Access to medical care is a huge problem in rural Kenya, where many people still die from preventable and curable diseases such as malaria and typhoid.
In 2015 we opened a Medical Centre in Sarambei - an area with no medical facility of any kind. Located on the grounds of our demonstration farm, this facility now caters for over 3,000 people.
In 2020 we opened a Medical Centre in Rongai, 30km from Sarambei. Having acquired land and buildings from an Irish charity (SASCA), the local community highlighted an acute need for reliable healthcare provision and so, after extensive renovations, our second medical centre was born. Our medical services are now available to over 5,000 people in the local area.
Each medical centres is staffed by a clinical officer (primary healthcare doctor), a laboratory technician, a nurse, a physiotherapist, a cleaner and a security guard.
Most services are free for everyone. We charge nominal fees for physiotherapy and medication (to cover costs) but this fee is waived for elderly and disabled people, as well as for those who genuinely cannot pay.
We are very proud of the high quality and comprehensive services we offer our patients.
Sub-standard healthcare provision is all too common in rural Kenya, with indiscriminate prescribing of antibiotics and regular mis-diagnosis of serious conditions. There is also a huge problem where many people cannot access the required medications, treatments and therapies.
By providing reliable and excellent care in the community, our centres ensure the best health outcomes for patients. For services we don't provide, we refer our patients to reputable hospitals and ensure they can attend.

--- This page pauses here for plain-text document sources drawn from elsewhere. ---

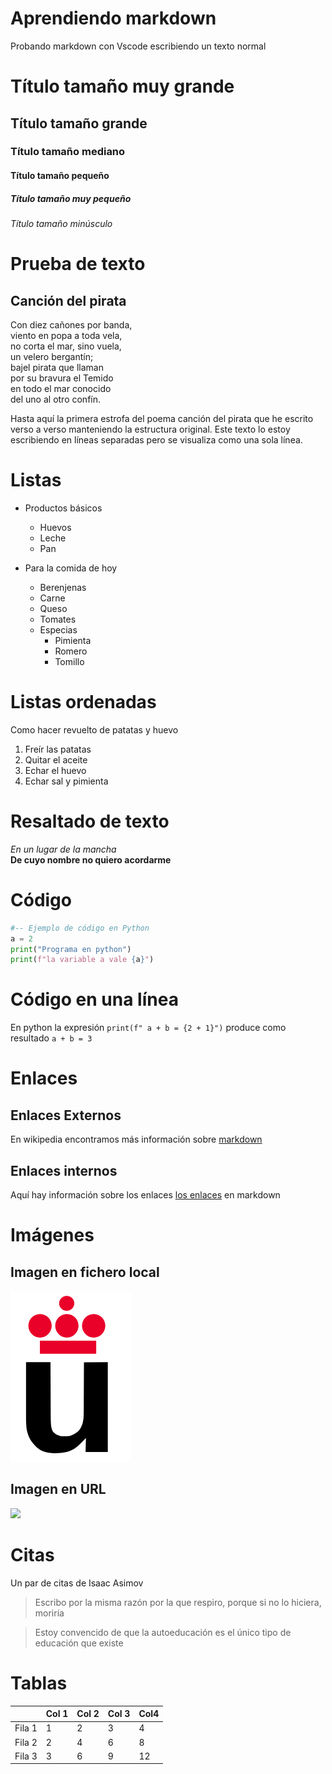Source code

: # Aprendiendo markdown

Probando markdown con Vscode escribiendo 
un texto normal

# Título tamaño muy grande
## Título tamaño grande
### Título tamaño mediano
#### Título tamaño pequeño
##### Título tamaño muy pequeño
###### Título tamaño minúsculo

# Prueba de texto

## Canción del pirata
Con diez cañones por banda,  
viento en popa a toda vela,  
no corta el mar, sino vuela,  
un velero bergantín;  
bajel pirata que llaman  
por su bravura el Temido   
en todo el mar conocido  
del uno al otro confín.

Hasta aquí la primera estrofa 
del poema canción del pirata 
que he escrito verso a verso
manteniendo la estructura original.
Este texto lo estoy escribiendo 
en líneas separadas pero se visualiza como una sola línea.


# Listas

* Productos básicos
  * Huevos
  * Leche
  * Pan

* Para la comida de hoy
  * Berenjenas
  * Carne
  * Queso
  * Tomates
  * Especias
    * Pimienta
    * Romero
    * Tomillo 


# Listas ordenadas

Como hacer revuelto de patatas y huevo

1. Freír las patatas
2. Quitar el aceite 
3. Echar el huevo
4. Echar sal y pimienta


# Resaltado de texto

*En un lugar de la mancha*  
**De cuyo nombre no quiero acordarme**

# Código

```python
#-- Ejemplo de código en Python
a = 2
print("Programa en python")
print(f"la variable a vale {a}")
```
# Código en una línea 
En python la expresión `print(f" a + b = {2 + 1}")` produce como resultado `a + b = 3`

# Enlaces

## Enlaces Externos

En wikipedia encontramos más información sobre [markdown](https://es.wikipedia.org/wiki/Markdown)

## Enlaces internos

Aquí hay información sobre los enlaces [los enlaces](#Enlaces) en markdown

# Imágenes

## Imagen en fichero local

![](Logo-urjc.png)


## Imagen en URL

![](https://upload.wikimedia.org/wikipedia/commons/2/2f/CC_BY-SA_3.0.png)

# Citas

Un par de citas de Isaac Asimov

> Escribo por la misma razón por la que respiro, porque si no lo hiciera, moriría  

> Estoy convencido de que la autoeducación es el único tipo de educación que existe

# Tablas

|         | Col 1 | Col 2| Col 3| Col4 |
|---------|-------|------|------|------|
|  Fila 1 |   1   |   2  |   3  |  4   |
|  Fila 2 |   2   |   4  |   6  |  8   |
|  Fila 3 |   3   |   6  |   9  |  12  |

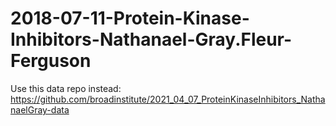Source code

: # 2018-07-11-Protein-Kinase-Inhibitors-Nathanael-Gray.Fleur-Ferguson

Use this data repo instead: https://github.com/broadinstitute/2021_04_07_ProteinKinaseInhibitors_NathanaelGray-data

Since the opening of our medical centres we have seen a noticeable change in the health of the community; accessable, regular healthcare has meant that illnesses have been caught and treated earlier than they would have been before, thus reducing incidence of serious illness and improving the overall health of our communities.
90 years old
Ruth walked 10km in 35-degree heat to come to our medical centre where she was diagnosed with pneumonia. Her life-saving treatment cost €5 but she only had €2 so we covered the full cost and arranged for her to be brought home.
7 years old
Phenoly has celebral palsy and when we met her three years ago she couldn't walk. After extensive physiotherapy at our medical centre she is now walking freely and is going to school thanks to our education program.